Algojo Prabu Dewatacengkar

Rakyat Kerajaan Medang Kawulan sedang resah oleh pernyataan raja mereka, Prabu Dewatacengkar, bahwa ia sedang memerintahkan BPS untuk melakukan sensus penduduk. Sebagai kerajaan yang sedang berkembang dan membangun, ia menginginkan anak muda Kerajaan Medang Kawulan untuk berperan aktif dalam pembangunan. Perintah tersebut tidak boleh dibantah dan wajib dilaksanakan.

Keresahan yang dirasakan rakyat Medang Kawulan dipicu beredarnya kabar bahwa pendataan anak muda sebetulnya hanya kedok belaka. Konon, anak-anak muda tersebut akan disantap sebagai makanan oleh Prabu Dewatacengkar. Sangat mengerikan!

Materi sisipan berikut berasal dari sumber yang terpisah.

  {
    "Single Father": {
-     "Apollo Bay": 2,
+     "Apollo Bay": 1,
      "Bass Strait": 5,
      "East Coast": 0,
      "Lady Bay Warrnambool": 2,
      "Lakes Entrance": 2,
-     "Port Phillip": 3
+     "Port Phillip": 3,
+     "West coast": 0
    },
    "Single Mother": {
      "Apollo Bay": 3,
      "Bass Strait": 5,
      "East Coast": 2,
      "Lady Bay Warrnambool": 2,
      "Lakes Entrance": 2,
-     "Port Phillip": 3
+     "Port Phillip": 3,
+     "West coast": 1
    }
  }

Dan benar saja, Prabu Dewatacengkar mulai memerintahkan Algojo kesayangannya untuk membawa satu anak muda per hari ke keratonnya. Entah, mereka mau dimakan atau di-training sebelum diterjunkan ke lapangan untuk membangun negeri.

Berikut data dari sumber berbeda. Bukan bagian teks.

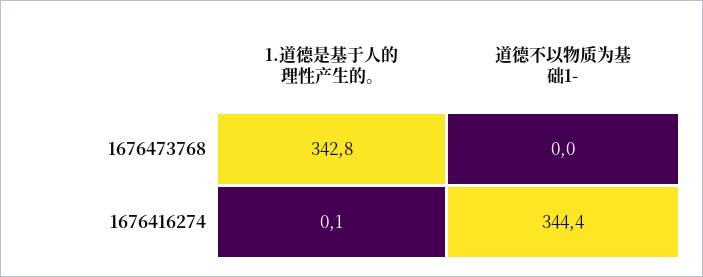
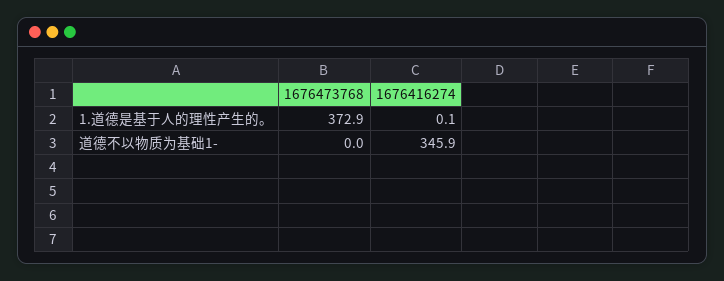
  {
    "1.道德是基于人的理性产生的。": {
-     "1676473768": 342.8,
+     "1676473768": 372.9,
      "1676416274": 0.1
    },
    "道德不以物质为基础1-": {
      "1676473768": 0,
-     "1676416274": 344.4
+     "1676416274": 345.9
    }
  }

Pada hari ketiga puluh enam, jadwal Algojo mendatangi sebuah rumah yang dihuni oleh seorang pemuda yang bernama Ajisaka. Sesuai catatan yang ia punya – Algojo selalu membawa map yang isinya berkas biodata korban, yang tebalnya hampir satu rim – hari itu menjadi jatah Ajisaka didatangi olehnya. Tak sulit bagi Algojo mendapati di mana Ajisaka tinggal. Data yang dibikin oleh BPS Medang Kawulan sangat akurat.

“Selamat datang di rumahku, Tuan Algojo!”

Algojo terpana atas sapaan ramah yang ia terima. Biasanya orang yang ia datangi akan gemetaran.

“Engkau tentu capek sekali, saban hari berkeliling negeri mendatangi seorang pemuda lalu engkau mengajaknya ke istana. Duduklah di kursiku barang sejenak.”

Sangat mengherankan, Algojo manut bagaikan kerbau dicocok hidungnya. Ia duduk di kursi tamu sementara matanya mengamati sosok Ajisaka.

“Wahai Ajisaka, hari ini menjadi jatahmu untuk aku bawa ke istana. Bersiap-siaplah sebab waktuku tidak banyak!”

“Sabarlah, Tuan Algojo. Aku akan bikinkan kamu wedang jahe hangat supaya letih tubuhmu menjadi segar kembali.”

Ajisaka pun beranjak ke dapur untuk membikin wedang jahe, dan tak lama kemudian ia telah menyajikan di hadapan Algojo. Tanpa curiga sedikit pun Algojo segera meminum wedang jahe. Hangatnya segera menjalar ke seluruh tubuhnya.

Nikmatnya wedang jahe telah membuat Algojo tertidur pulas.

Setelah yakin kalau Algojo telah tertidur nyenyak, ia segera membuka map yang tergeletak di bawah kaki Algojo. Ajisaka melihat berkas miliknya berada  di tumpukan paling atas. Dengan terburu-buru, ia pindahkan berkas miliknya ke tumpukan paling bawah.

Algojo menggeliat dan melakukan peregangan disertai dengan suara menguap yang keras sekali. Rupanya ia telah terbangun dengan kondisi tubuh yang telah segar kembali.

“Terima kasih Ajisaka, kini tubuhku segar kembali. Aku telah siap untuk melanjutkan tugasku. Sebagai ucapan terima kasihku padamu, penjemputanmu aku tunda.”

Ajisaka mengangguk gembira.

“Aku kasih tahu, siapa-siapa saja yang akan aku jemput daftarnya ada di map ini. Urut dari atas ke bawah. Berkasmu ada di urutan paling atas, makanya hari ini aku datang kepadamu.”

Ajisaka memberi hormat.

Diam-diam Algojo mempunyai rencana kalau urutan penjemputan ia balik: dari berkas yang paling bawah.